The objective of this panel is to analyse whether a specific kind of nationalism (or specific kinds) emerge(s) from the state promotion of ‘shared values’, and whether it/they can be qualified as new. So far, scholars have taken divergent views on this matter. Some argue that the collective identity defined through such policies is grounded on a set of universal principles and that this hardly qualifies as ‘nationalism’ understood as an exclusionary ideology. Should the concept of nationalism apply, this could only be a ‘thin’, ‘civic’ form of nationalism.

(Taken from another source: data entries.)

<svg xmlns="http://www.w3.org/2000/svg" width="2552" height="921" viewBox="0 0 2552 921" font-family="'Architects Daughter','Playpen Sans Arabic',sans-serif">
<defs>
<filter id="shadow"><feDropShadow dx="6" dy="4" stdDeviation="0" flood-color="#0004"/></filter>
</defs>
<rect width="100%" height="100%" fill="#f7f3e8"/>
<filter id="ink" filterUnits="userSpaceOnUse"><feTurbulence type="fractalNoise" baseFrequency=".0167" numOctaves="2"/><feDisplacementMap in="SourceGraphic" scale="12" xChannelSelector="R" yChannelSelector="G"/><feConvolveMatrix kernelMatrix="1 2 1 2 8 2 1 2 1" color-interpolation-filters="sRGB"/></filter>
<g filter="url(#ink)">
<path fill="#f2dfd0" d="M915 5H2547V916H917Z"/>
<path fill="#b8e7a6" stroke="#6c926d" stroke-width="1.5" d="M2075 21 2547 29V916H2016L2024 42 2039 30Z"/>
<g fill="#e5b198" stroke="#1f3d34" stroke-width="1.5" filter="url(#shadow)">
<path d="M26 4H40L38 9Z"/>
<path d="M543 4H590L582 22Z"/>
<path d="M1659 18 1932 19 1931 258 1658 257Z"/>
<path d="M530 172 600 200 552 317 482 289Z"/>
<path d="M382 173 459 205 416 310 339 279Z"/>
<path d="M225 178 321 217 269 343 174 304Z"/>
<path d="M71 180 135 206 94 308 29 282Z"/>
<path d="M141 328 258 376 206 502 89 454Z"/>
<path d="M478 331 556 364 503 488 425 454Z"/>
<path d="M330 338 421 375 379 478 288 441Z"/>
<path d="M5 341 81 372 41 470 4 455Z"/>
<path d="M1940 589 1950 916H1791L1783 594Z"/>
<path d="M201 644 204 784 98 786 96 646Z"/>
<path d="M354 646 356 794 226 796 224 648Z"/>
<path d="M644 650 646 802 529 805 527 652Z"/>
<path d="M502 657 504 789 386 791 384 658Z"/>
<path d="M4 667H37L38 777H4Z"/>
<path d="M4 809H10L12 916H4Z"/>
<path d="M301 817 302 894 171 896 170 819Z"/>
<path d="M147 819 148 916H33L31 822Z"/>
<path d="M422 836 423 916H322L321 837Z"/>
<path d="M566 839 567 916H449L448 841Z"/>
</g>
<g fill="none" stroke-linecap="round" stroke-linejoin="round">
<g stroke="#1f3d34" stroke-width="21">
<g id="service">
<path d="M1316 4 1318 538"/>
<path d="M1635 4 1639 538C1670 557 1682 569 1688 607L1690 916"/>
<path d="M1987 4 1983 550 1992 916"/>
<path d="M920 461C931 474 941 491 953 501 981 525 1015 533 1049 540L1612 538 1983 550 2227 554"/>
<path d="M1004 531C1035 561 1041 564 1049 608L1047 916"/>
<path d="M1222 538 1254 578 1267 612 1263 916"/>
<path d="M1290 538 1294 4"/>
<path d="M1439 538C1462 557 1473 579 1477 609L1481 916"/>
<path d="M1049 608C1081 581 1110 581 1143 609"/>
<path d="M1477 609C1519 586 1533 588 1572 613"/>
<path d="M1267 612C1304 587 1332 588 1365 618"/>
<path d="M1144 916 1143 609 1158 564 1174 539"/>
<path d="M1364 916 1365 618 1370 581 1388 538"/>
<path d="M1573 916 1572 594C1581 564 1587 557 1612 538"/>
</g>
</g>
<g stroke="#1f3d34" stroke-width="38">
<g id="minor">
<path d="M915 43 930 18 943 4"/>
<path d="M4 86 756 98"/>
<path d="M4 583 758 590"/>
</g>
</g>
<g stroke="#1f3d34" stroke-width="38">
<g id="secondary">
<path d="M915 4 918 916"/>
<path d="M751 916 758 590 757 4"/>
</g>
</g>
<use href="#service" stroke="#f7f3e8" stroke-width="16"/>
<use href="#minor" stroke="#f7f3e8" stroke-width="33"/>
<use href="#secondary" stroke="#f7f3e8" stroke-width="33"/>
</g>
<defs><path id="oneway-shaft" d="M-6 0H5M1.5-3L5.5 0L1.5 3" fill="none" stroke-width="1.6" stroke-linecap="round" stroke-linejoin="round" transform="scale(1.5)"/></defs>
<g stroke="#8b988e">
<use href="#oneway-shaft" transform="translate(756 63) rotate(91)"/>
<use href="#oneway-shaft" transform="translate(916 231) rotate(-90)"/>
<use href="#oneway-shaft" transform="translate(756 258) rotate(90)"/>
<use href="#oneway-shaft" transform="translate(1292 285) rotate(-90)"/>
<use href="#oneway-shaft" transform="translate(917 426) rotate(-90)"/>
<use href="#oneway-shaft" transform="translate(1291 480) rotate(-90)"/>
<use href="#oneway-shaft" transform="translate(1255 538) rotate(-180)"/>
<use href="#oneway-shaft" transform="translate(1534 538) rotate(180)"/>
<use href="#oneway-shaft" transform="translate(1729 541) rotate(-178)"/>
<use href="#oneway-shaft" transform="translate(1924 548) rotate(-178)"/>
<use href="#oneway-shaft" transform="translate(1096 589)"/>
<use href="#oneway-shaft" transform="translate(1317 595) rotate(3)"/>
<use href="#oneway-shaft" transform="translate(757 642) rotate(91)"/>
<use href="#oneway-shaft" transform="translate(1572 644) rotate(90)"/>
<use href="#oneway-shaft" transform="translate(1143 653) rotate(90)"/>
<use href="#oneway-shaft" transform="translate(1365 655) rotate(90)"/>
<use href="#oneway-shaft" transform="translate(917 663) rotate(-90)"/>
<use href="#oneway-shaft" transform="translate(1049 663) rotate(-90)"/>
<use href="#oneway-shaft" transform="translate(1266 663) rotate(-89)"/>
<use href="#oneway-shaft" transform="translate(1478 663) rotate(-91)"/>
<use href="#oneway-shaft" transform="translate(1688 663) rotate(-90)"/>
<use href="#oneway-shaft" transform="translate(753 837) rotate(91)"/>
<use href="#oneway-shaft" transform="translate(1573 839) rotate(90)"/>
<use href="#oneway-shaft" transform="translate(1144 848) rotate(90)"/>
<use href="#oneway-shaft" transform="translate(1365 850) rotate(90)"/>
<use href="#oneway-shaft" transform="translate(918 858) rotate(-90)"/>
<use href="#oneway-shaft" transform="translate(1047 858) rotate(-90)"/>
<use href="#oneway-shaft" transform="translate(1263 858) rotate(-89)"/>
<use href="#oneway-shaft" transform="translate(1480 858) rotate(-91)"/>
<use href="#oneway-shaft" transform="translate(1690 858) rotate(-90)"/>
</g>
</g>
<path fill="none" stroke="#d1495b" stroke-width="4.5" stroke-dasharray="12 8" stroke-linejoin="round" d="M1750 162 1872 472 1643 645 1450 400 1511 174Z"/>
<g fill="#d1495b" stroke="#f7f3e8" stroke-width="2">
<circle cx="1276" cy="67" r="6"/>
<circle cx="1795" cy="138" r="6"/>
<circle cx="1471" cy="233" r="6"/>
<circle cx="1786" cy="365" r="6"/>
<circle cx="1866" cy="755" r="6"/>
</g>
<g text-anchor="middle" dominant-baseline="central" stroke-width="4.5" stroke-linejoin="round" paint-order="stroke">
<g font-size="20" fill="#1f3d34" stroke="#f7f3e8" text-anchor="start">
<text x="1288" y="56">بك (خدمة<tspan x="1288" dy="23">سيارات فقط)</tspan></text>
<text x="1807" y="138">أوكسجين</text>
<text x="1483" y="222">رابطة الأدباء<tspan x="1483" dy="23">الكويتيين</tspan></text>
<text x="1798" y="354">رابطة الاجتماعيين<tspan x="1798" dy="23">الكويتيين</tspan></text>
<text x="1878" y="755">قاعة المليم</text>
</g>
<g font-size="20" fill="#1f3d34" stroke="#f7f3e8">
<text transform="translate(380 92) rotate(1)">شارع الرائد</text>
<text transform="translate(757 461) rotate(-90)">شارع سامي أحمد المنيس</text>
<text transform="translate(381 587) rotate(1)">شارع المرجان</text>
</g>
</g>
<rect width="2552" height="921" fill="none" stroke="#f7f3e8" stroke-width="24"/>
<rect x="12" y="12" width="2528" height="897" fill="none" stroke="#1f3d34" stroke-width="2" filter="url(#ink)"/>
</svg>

By contrast, others argue that the promotion of a value-based collective identity develops new forms of nationalism (such as ‘femonationalism’ and ‘homonationalism’) that have exclusionary effects (notably on Muslims perceived as advocates of an opposite value-system legitimising male domination). 
This panel invites papers that investigate how political leaders and policy actors, at different levels and in different areas, use and implement the notion of ‘shared values’. The following questions may be explored: Which ‘values’ are considered as constitutive of the ‘national community’? On what grounds do states justify their promotion? What are the means used to convey and enforce these ‘values’ (discourses, curricula and trainings, soft/hard law, charters, constitutional provisions, etc.)? What are the consequences of these policies on their different targets (majority groups, ethnic minorities, students, immigrants, etc.)? Empirical contributions based on comparative and single case study as well as theoretical papers digging into contemporary public controversies are both welcome.